_СУТЬ ЗАДАНИЯ A_:
Процитируйте фрагмент документа полностью и дословно.

── ФРАГМЕНТ ДОКУМЕНТА

Несмотря на это, мы начали встречаться, и я еще больше был ею очарован - не только ее красотой, но и серьезностью. Мне было приятно, что она тоже рада нашим встречам. Но я чувствовал, что девушку что-то гнетет, и не ошибся. Примерно через год все стало ясно.
Однажды вечером Наташа позвонила и взволнованным голосом спросила:
- Можешь выйти прямо сейчас? Надо поговорить. - Где ты?
- Во дворе вашего дома.
Полный самых мрачных предчувствий, я немедленно помчался и увидел ее стоящей под дождем, подавленную и в слезах.
- Случилось такое, о чем я должна тебе рассказать, - выдохнула она.
- В чем дело?
- Я тебя обманывала. Да, меня зовут Наташей Афанасьевой, но я не русская.
- Кто же ты?
- Я немка.
- Немка?!
- Да, я настоящая немка.
В бурном стаккато путаных фраз она рассказала, что ее отец был видным немецким коммунистом, который в тридцатых годах с женой и пятью детьми приехал в Москву "помогать строительству социализма". Жизнь оказалась труднее, чем он ожидал, но он держался. Получил хорошую работу и честно трудился примерно два года. Наступил тридцать седьмой год, год чистки рядов партии, и его объявили немецким шпионом.
- Его не расстреляли, - продолжала Наташа, - он провел десять лет в лагерях на севере. Нас, детей, взяли в детдом, а потом распределили в разные русские семьи. Я попала в семью Афанасьевых. Прожила у них десять лет. Я люблю их, потому что они всегда были добры ко мне, но так и не стали по-настоящему родными…
В конце концов ее отца освободили, но, как и мой дядя, он не мог вернуться в Москву, со временем он сошелся с другой женщиной. Мать Наташи, хранившая все это время ему верность, переехала в Центральную Россию, город Резун, где сейчас работает главным архитектором.

────
── ИСХОДНЫЕ ДАННЫЕ

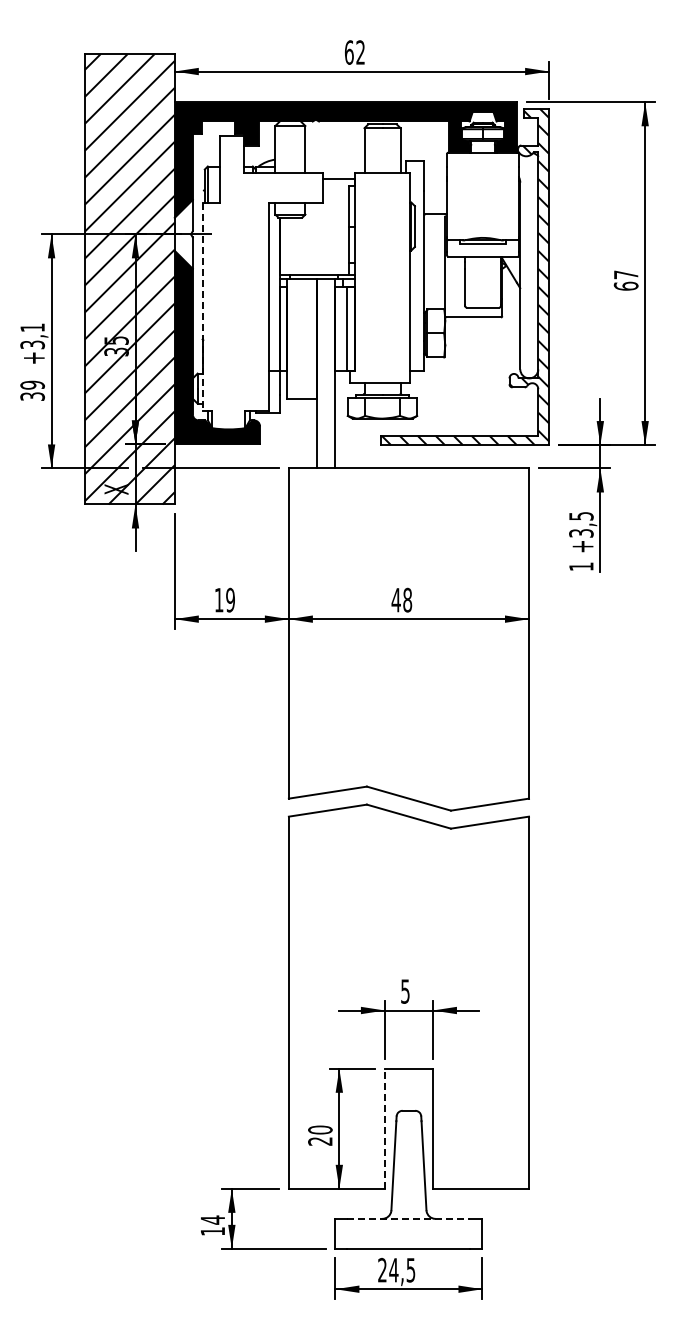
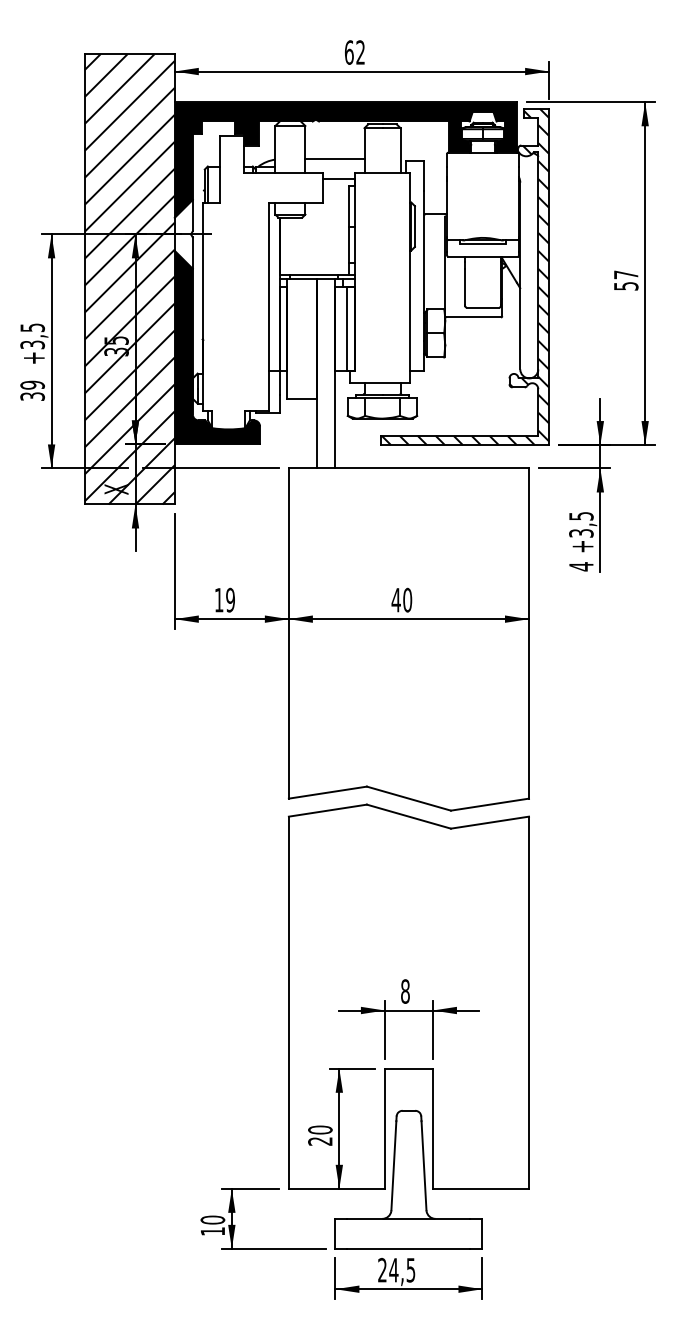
line at (334, 159): none -> present
text at (625, 285): 67 -> 57
line at (203, 307): dashed -> solid
text at (32, 327): +3,1 -> +3,5
text at (581, 566): 1 -> 4
text at (407, 600): 48 -> 40
text at (405, 991): 5 -> 8
line at (384, 1128): dashed -> solid
line at (408, 1218): dashed -> solid
text at (212, 1219): 14 -> 10
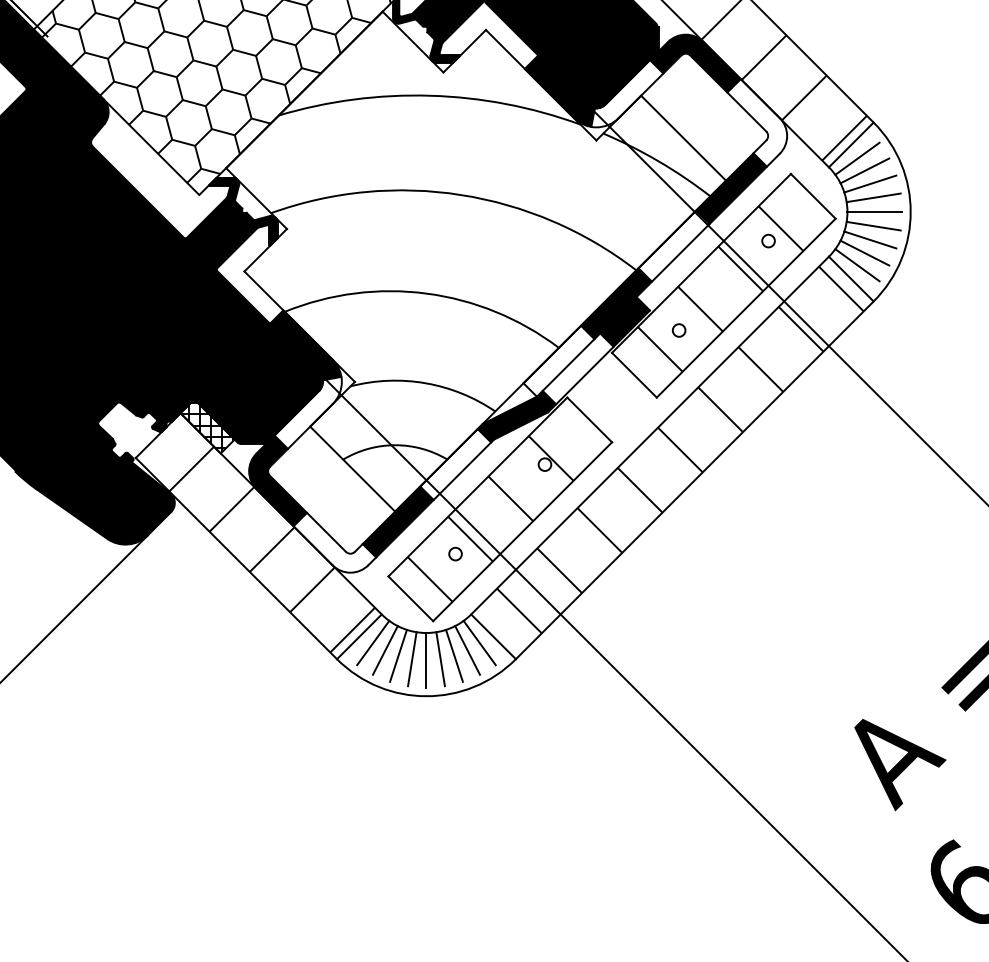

────

_СУТЬ ЗАДАНИЯ B_:
Выведите дословно все строки перечня, идущего после фрагмента документа. Изображения в ответ не включайте.

_ИТОГОВЫЙ РЕЗУЛЬТАТ A_:
Несмотря на это, мы начали встречаться, и я еще больше был ею очарован - не только ее красотой, но и серьезностью. Мне было приятно, что она тоже рада нашим встречам. Но я чувствовал, что девушку что-то гнетет, и не ошибся. Примерно через год все стало ясно.
Однажды вечером Наташа позвонила и взволнованным голосом спросила:
- Можешь выйти прямо сейчас? Надо поговорить. - Где ты?
- Во дворе вашего дома.
Полный самых мрачных предчувствий, я немедленно помчался и увидел ее стоящей под дождем, подавленную и в слезах.
- Случилось такое, о чем я должна тебе рассказать, - выдохнула она.
- В чем дело?
- Я тебя обманывала. Да, меня зовут Наташей Афанасьевой, но я не русская.
- Кто же ты?
- Я немка.
- Немка?!
- Да, я настоящая немка.
В бурном стаккато путаных фраз она рассказала, что ее отец был видным немецким коммунистом, который в тридцатых годах с женой и пятью детьми приехал в Москву "помогать строительству социализма". Жизнь оказалась труднее, чем он ожидал, но он держался. Получил хорошую работу и честно трудился примерно два года. Наступил тридцать седьмой год, год чистки рядов партии, и его объявили немецким шпионом.
- Его не расстреляли, - продолжала Наташа, - он провел десять лет в лагерях на севере. Нас, детей, взяли в детдом, а потом распределили в разные русские семьи. Я попала в семью Афанасьевых. Прожила у них десять лет. Я люблю их, потому что они всегда были добры ко мне, но так и не стали по-настоящему родными…
В конце концов ее отца освободили, но, как и мой дядя, он не мог вернуться в Москву, со временем он сошелся с другой женщиной. Мать Наташи, хранившая все это время ему верность, переехала в Центральную Россию, город Резун, где сейчас работает главным архитектором.

_ИТОГОВЫЙ РЕЗУЛЬТАТ B_:
line at (334, 159): none -> present
text at (625, 285): 67 -> 57
line at (203, 307): dashed -> solid
text at (32, 327): +3,1 -> +3,5
text at (581, 566): 1 -> 4
text at (407, 600): 48 -> 40
text at (405, 991): 5 -> 8
line at (384, 1128): dashed -> solid
line at (408, 1218): dashed -> solid
text at (212, 1219): 14 -> 10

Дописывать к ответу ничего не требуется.